The ‘pandemic’ months/years, for a vast amount of us, were like been fast-track along a street called desperate, in a town named despair, with back-drop of constant apocalypse. Each and every day, part of the world was outside our reach. The sun grimly shone, and every evening the moon was our silent companion.

Our minds, and our bodies were fighting against the unspeakable, invisible assailant. Life opened up to us our own personal paths of anguish that we often frequented alone… sometimes, fearfully alone. Well-meaning people tried to help, but were coping with their own emotional, social and physical traumas. Their occasional words were like a postcard from a distant relative, from a far-away land, arriving battered and bent – and for all the best intentions - with writing smudged beyond all comprehension. It was a good message that our heads could neither embrace, nor perceive; far gone to accept the healing words of hope - day after gruelling day, isolated in the lockdown.

Writing this book is my own way of dealing with the pandemic.

This was my tea-towel revelation: I had to do something to get through. The book was ‘that’ essential, something.

To be honest, I don’t think I had a choice. It had to happen. I had to write it. Another example in my life of: do, or die.

I can’t tell you how much this book saved me in the last year and a half. It was a vision of hope, but I’m absolutely fascinated about how and why it happened, or how it even came into being. This is the truth. I felt so ill on the day I conceived the idea in my mind; awful in fact. Looking back; it was a case of beauty from ashes – my self-help manual written and acted by myself.

To quote Arthur Kingsley McFadden from Mis-fit, Misplaced, Miss Shelly Clover:

‘The beauty is in the process, not the prize. It’s about the passion, not the patent!’

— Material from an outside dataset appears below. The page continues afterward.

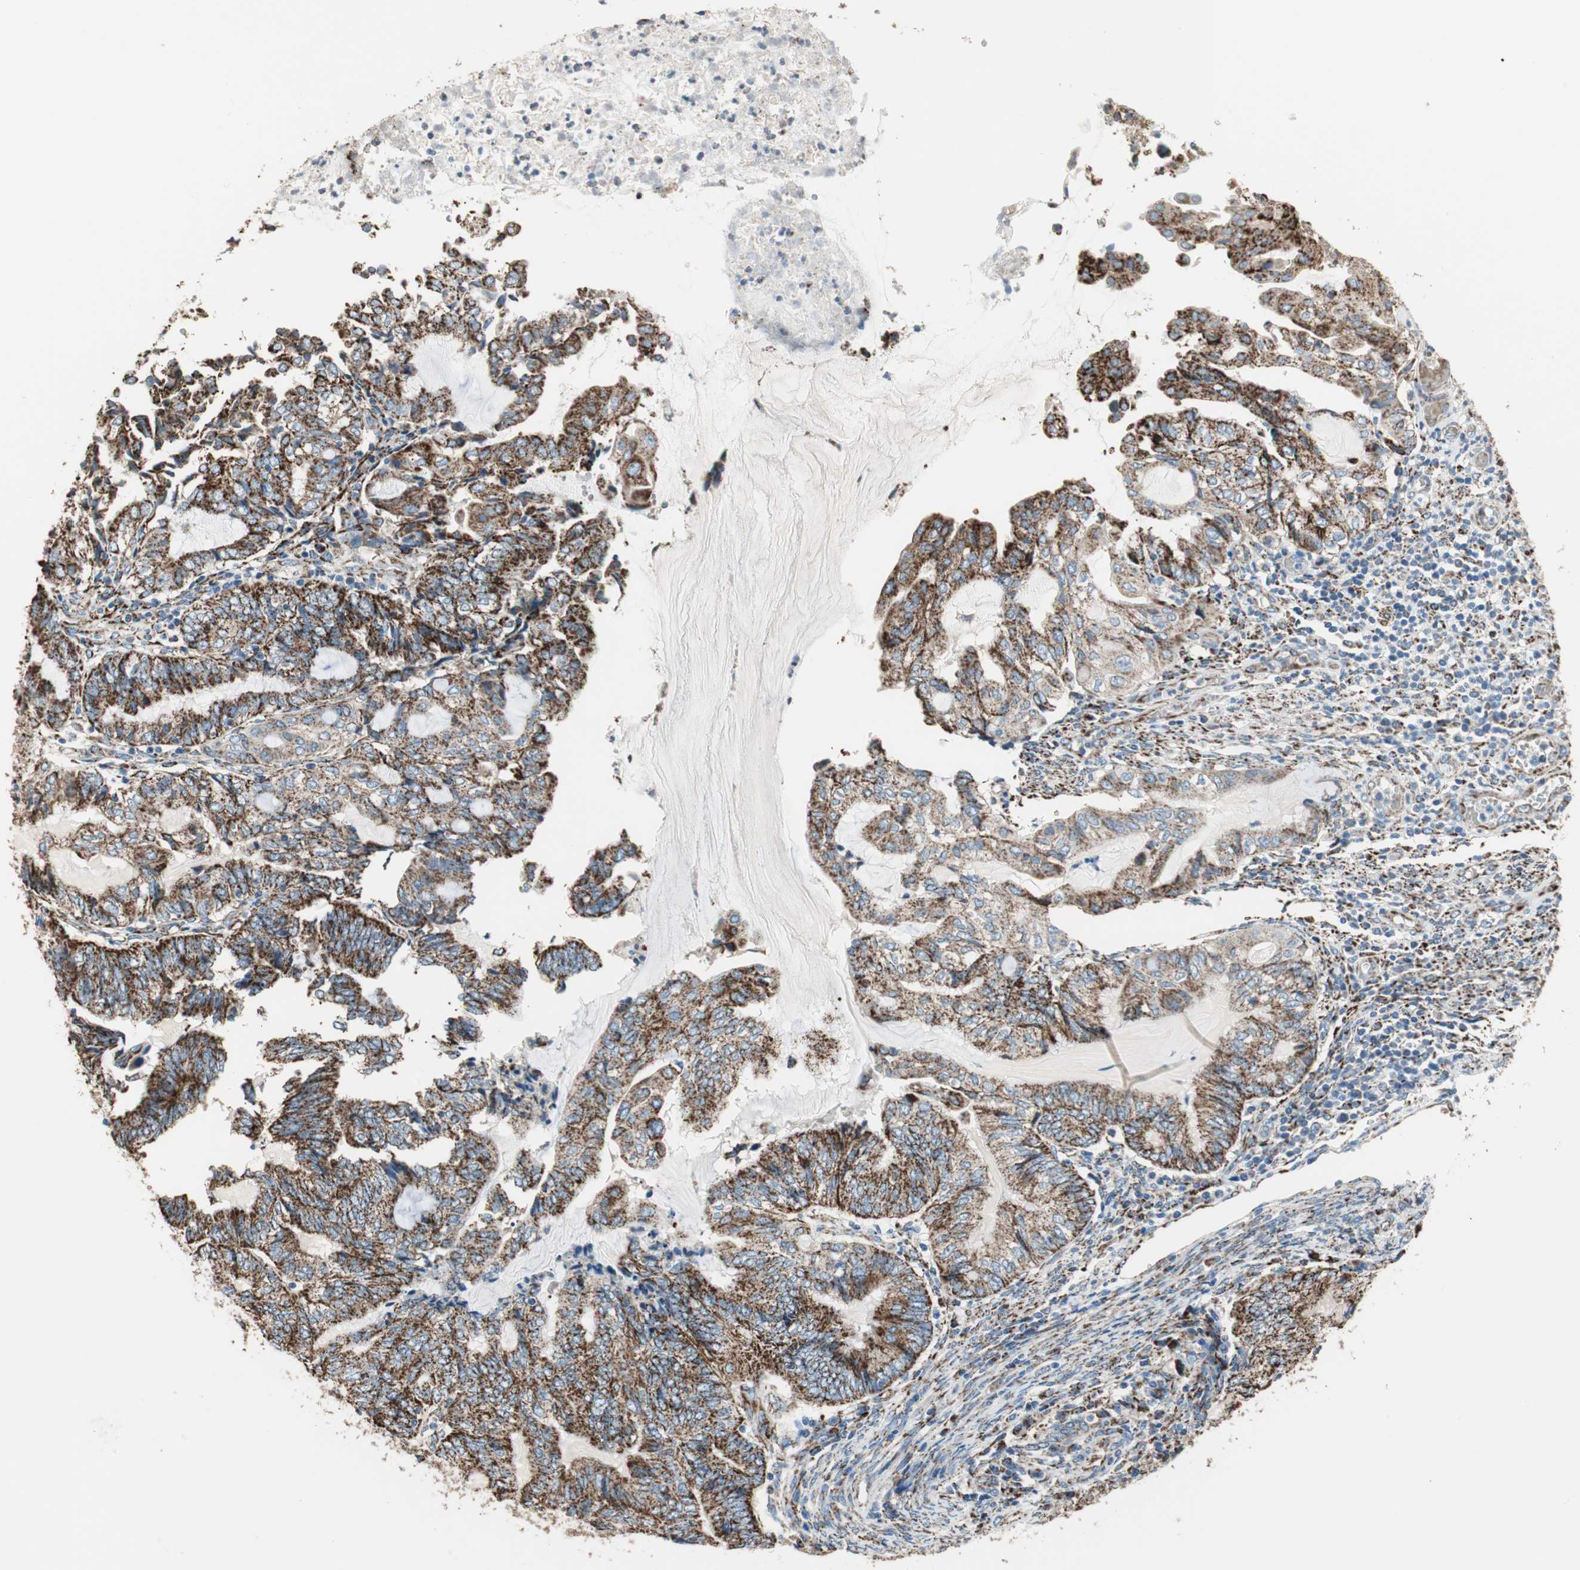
{"staining": {"intensity": "strong", "quantity": ">75%", "location": "cytoplasmic/membranous"}, "tissue": "endometrial cancer", "cell_type": "Tumor cells", "image_type": "cancer", "snomed": [{"axis": "morphology", "description": "Adenocarcinoma, NOS"}, {"axis": "topography", "description": "Uterus"}, {"axis": "topography", "description": "Endometrium"}], "caption": "Tumor cells show high levels of strong cytoplasmic/membranous positivity in about >75% of cells in endometrial cancer.", "gene": "TST", "patient": {"sex": "female", "age": 70}}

This novel was conceived in pain, delivered with joy… and when I look back, and it was my hiking boots, compass, water bottle, crooked stick and fleece through a dark, treacherous mountain pass; this and so much more.

When I hold a copy now and flick from front to back, and really look at the words dancing by, it 100% brought me through so much: Christmas alone; my neighbour dying (I can see her walking to the ambulance even now); my key-worker letter spread out on the passenger seat of my car, should I get pulled over by the police; the truly horrific abuse from a hacker in an online ‘live’ lesson (“I know where you live.”); the confusing physical pain; the one-way blue arrows in the corridor, and despite government denials, the unequivocal anger that the next lockdown was incoming.

Do you know what? I’m super grateful I got to write this. I really am. I thank God for it, I really do. It’s made the last three years mean something. And to have meaning in life – in whatever capacity – is what it should be all about. To think, if I hadn’t used Google Earth, and scrolled down on the beck on that fateful morning…

Take care, folks. All the very best for your creative lives; please don’t neglect it.